- _Directions for this task_
Copy out word for word the text in every entry below, but leave the pictures out.

- _Transcribed page text_
________
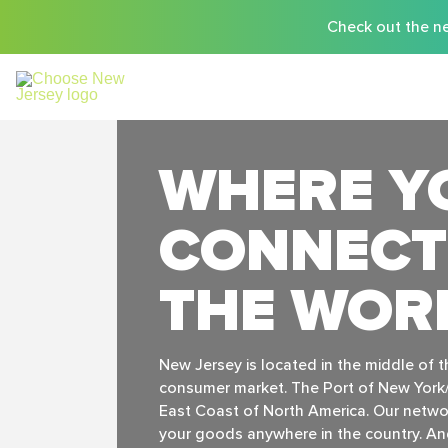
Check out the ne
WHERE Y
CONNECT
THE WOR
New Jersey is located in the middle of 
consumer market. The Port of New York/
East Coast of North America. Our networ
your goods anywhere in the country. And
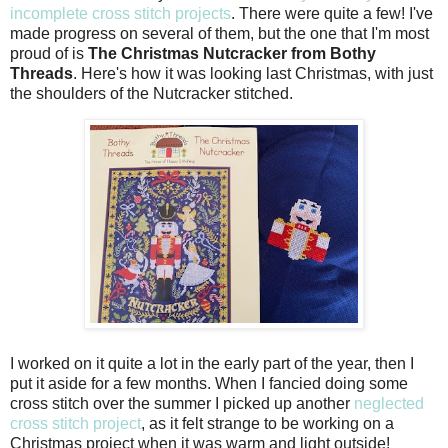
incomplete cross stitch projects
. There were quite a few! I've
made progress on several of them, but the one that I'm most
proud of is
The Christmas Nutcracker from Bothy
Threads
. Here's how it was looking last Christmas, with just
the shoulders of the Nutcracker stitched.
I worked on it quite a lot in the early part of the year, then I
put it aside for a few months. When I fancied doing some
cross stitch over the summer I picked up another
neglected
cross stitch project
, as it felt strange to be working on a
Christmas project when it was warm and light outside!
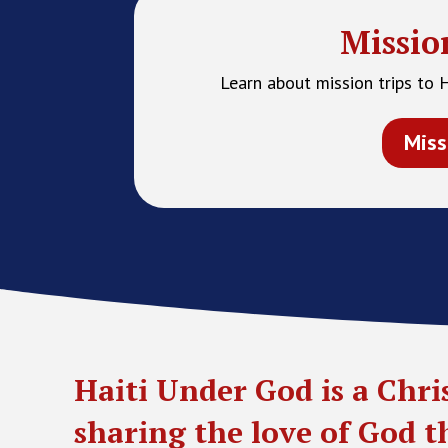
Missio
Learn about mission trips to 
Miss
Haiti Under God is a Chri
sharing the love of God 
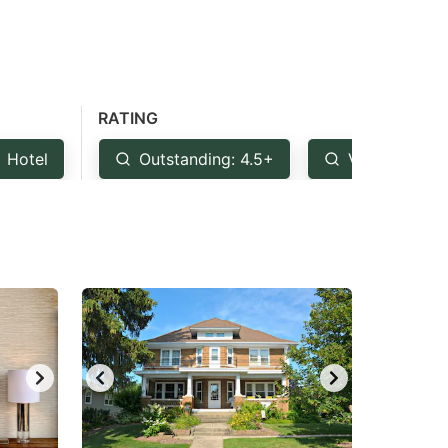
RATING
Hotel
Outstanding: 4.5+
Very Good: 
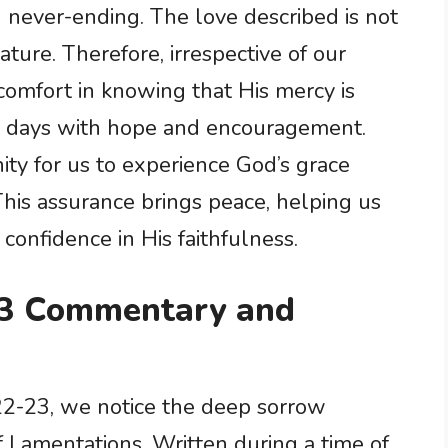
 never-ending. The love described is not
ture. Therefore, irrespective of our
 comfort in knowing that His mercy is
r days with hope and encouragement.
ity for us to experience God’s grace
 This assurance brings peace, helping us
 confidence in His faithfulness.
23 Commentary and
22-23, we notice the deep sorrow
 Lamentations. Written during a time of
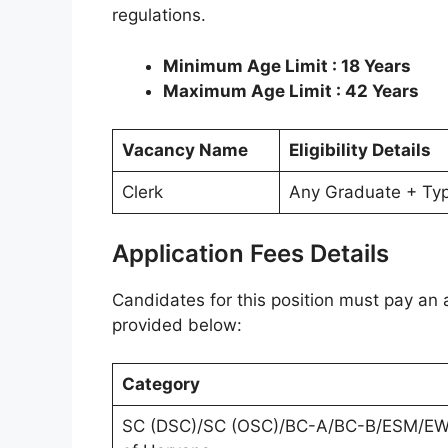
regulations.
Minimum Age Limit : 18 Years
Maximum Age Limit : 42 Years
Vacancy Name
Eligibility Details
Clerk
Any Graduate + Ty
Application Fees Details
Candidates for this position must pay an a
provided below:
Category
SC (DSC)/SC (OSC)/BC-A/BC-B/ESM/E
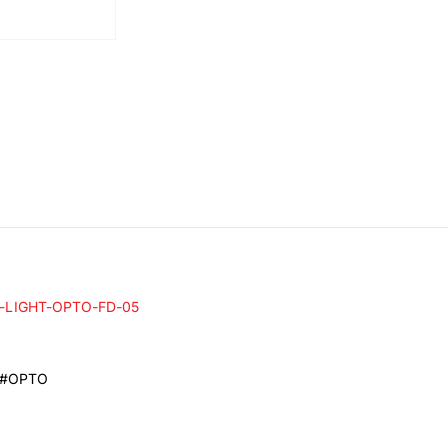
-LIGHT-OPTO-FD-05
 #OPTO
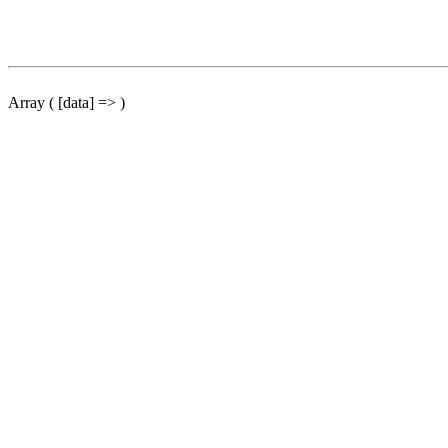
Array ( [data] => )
________
- _Output for this task_
Check out the ne
WHERE Y
CONNECT
THE WOR
New Jersey is located in the middle of 
consumer market. The Port of New York/
East Coast of North America. Our networ
your goods anywhere in the country. And
incomplete cross stitch projects
. There were quite a few! I've
made progress on several of them, but the one that I'm most
proud of is
The Christmas Nutcracker from Bothy
Threads
. Here's how it was looking last Christmas, with just
the shoulders of the Nutcracker stitched.
I worked on it quite a lot in the early part of the year, then I
put it aside for a few months. When I fancied doing some
cross stitch over the summer I picked up another
neglected
cross stitch project
, as it felt strange to be working on a
Christmas project when it was warm and light outside!
Missio
Learn about mission trips to 
Miss
Haiti Under God is a Chri
sharing the love of God 
RATING
Hotel
Outstanding: 4.5+
Very Good: 
 never-ending. The love described is not
ture. Therefore, irrespective of our
 comfort in knowing that His mercy is
r days with hope and encouragement.
ity for us to experience God’s grace
 This assurance brings peace, helping us
 confidence in His faithfulness.
23 Commentary and
22-23, we notice the deep sorrow
 Lamentations. Written during a time of
regulations.
Minimum Age Limit : 18 Years
Maximum Age Limit : 42 Years
Vacancy Name
Eligibility Details
Clerk
Any Graduate + Ty
Application Fees Details
Candidates for this position must pay an a
provided below:
Category
SC (DSC)/SC (OSC)/BC-A/BC-B/ESM/E
-LIGHT-OPTO-FD-05
 #OPTO
Array ( [data] => )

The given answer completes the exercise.